Musk doit prouver aux autorités de régulation que ces 6% sont des intérêts bancaires conformes, et non des rendements déguisés de titres non enregistrés, ou des dividendes interdits sur stablecoins.
L'arrivée de Grok
Si le taux de 6% APY est le ticket d'entrée de X Money, Grok est la barrière protectrice qu'il souhaite construire.
L'IA Grok de X s'intègre profondément avec les fonctionnalités financières. La vision de Musk est que Grok n'est pas qu'un simple chatbot, mais un « agent intelligent » capable d'exercer des responsabilités financières – suggérant des achats et ventes basés sur l'opinion en temps réel sur la plateforme, répartissant automatiquement les fonds entre produits de différents niveaux de risque, et même permettant, pendant que l'utilisateur fait défiler les posts, de passer directement à l'interface de transaction via la fonction « Smart Cashtags ».

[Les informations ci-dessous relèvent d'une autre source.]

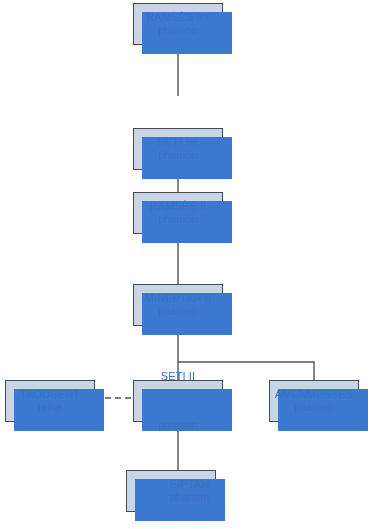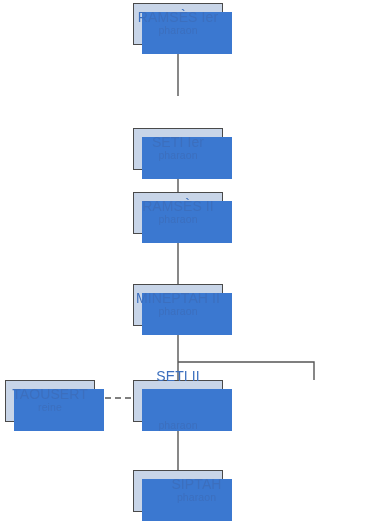"RAMSÈS Ier" .node-name { font-size: 14px -> 11px }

Il s'agit d'une nouvelle forme de produit : consulter du contenu et gérer ses actifs se produisent dans la même interface.
Les sociétés de gestion de patrimoine traditionnelles facturent des frais basés sur l'asymétrie d'information et les services humains. Lorsque l'IA peut traiter à la vitesse de la milliseconde des masses de données sociales et de signaux de marché, cet avantage informationnel diminue.
Pour les créateurs, le changement est plus direct : les pourboires, les revenus d'abonnement, les bénéfices publicitaires, vont directement dans le portefeuille X rapportant 6% APY, sans passer par un compte bancaire intermédiaire. X est en train de se transformer en centre de règlement pour les créateurs – c'est-à-dire leur « banque » de fait.
En résumé
Le succès de WeChat Pay et Alipay en Chine a fait envie à d'innombrables entreprises technologiques américaines, sans jamais être répliqué. Les raisons sont multiples : une régulation financière américaine plus fragmentée, des habitudes de consommation ancrées dans la culture des remises en argent des cartes de crédit (cashback), et des barrières entre les différentes plateformes.
X Money est à ce jour la tentative la plus proche d'atteindre cet objectif.
Il a une base d'utilisateurs, des capacités d'IA, le réseau mondial de Visa, un fondateur qui se moque des règles établies – et aussi une foule de régulateurs et politiciens prêts à lui créer des ennuis.
Le résultat de l'affrontement entre ces deux forces deviendra plus clair dans les 18 prochains mois. Si X Money parvient à obtenir la licence de New York, à rester dans les clous du GENIUS Act, et à faire fonctionner les capacités de gestion financière IA de Grok – il pourrait réellement réussir l'expérience de la super-application à l'américaine.
Sinon, il ne laissera derrière lui qu'une belle carte métallique noire et un bon souvenir de ce taux à 6%.
Pour les banques traditionnelles et les géants du paiement, l'écart entre ces deux issues est du niveau du destin de l'entreprise.